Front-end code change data
========

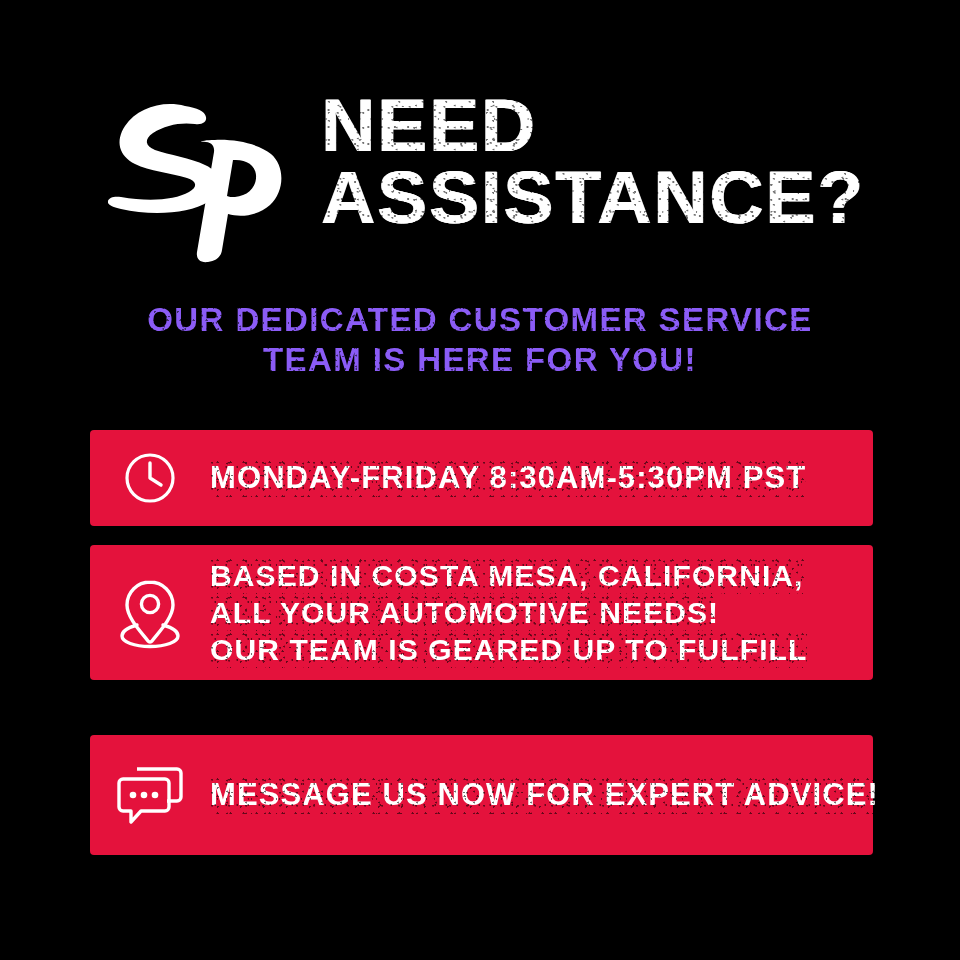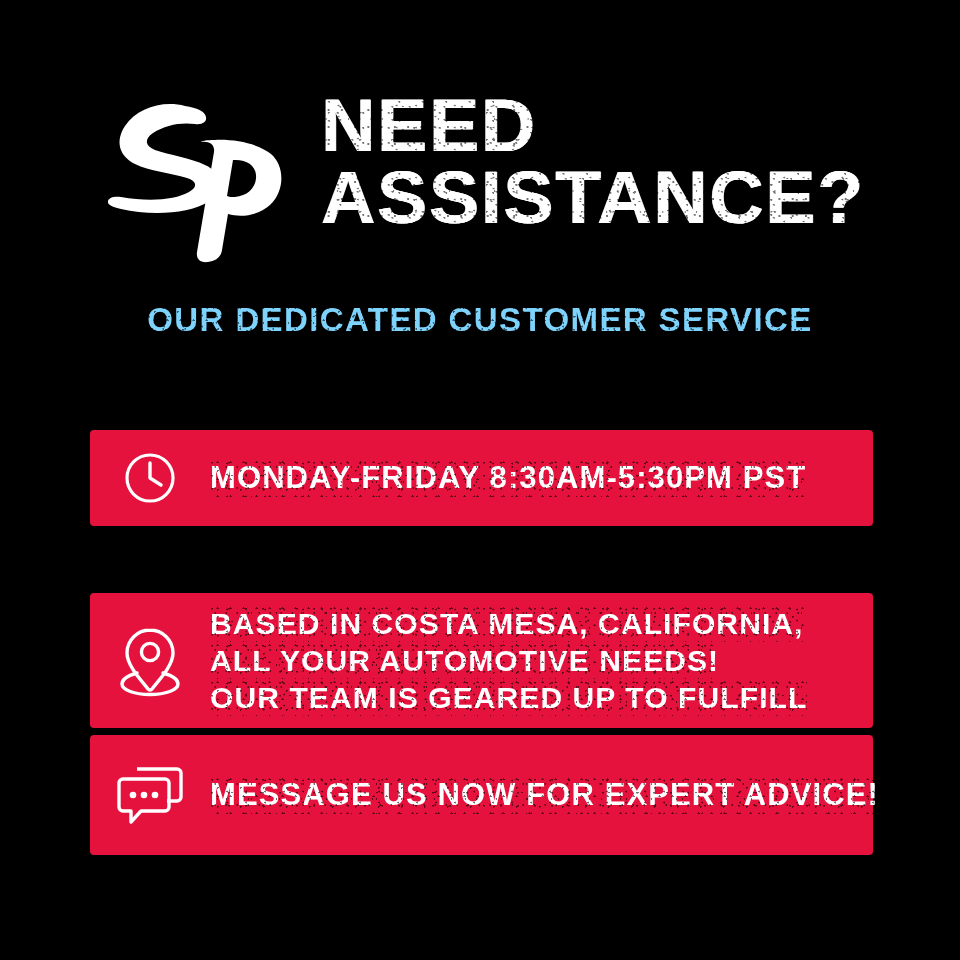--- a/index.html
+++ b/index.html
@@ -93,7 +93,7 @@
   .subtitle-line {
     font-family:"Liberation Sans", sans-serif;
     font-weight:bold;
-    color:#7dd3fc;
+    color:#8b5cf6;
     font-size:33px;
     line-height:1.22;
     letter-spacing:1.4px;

========

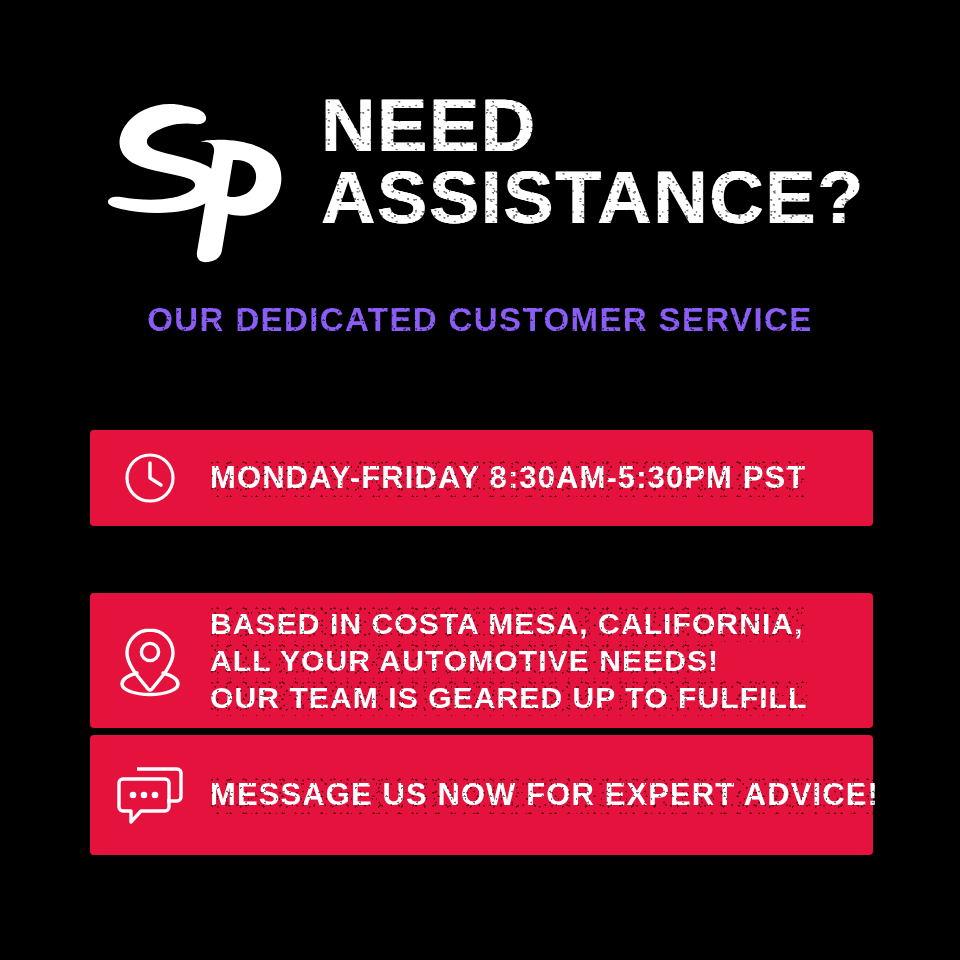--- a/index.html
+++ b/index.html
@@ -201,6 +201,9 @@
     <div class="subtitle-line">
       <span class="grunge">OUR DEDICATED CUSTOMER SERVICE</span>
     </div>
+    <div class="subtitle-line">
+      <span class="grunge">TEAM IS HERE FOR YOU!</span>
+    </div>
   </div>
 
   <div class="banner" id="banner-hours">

========

Work instructions: The required output is every line above that contains the string "font".

The completed task:
     font-family:"Liberation Sans", sans-serif;
     font-weight:bold;
     font-size:33px;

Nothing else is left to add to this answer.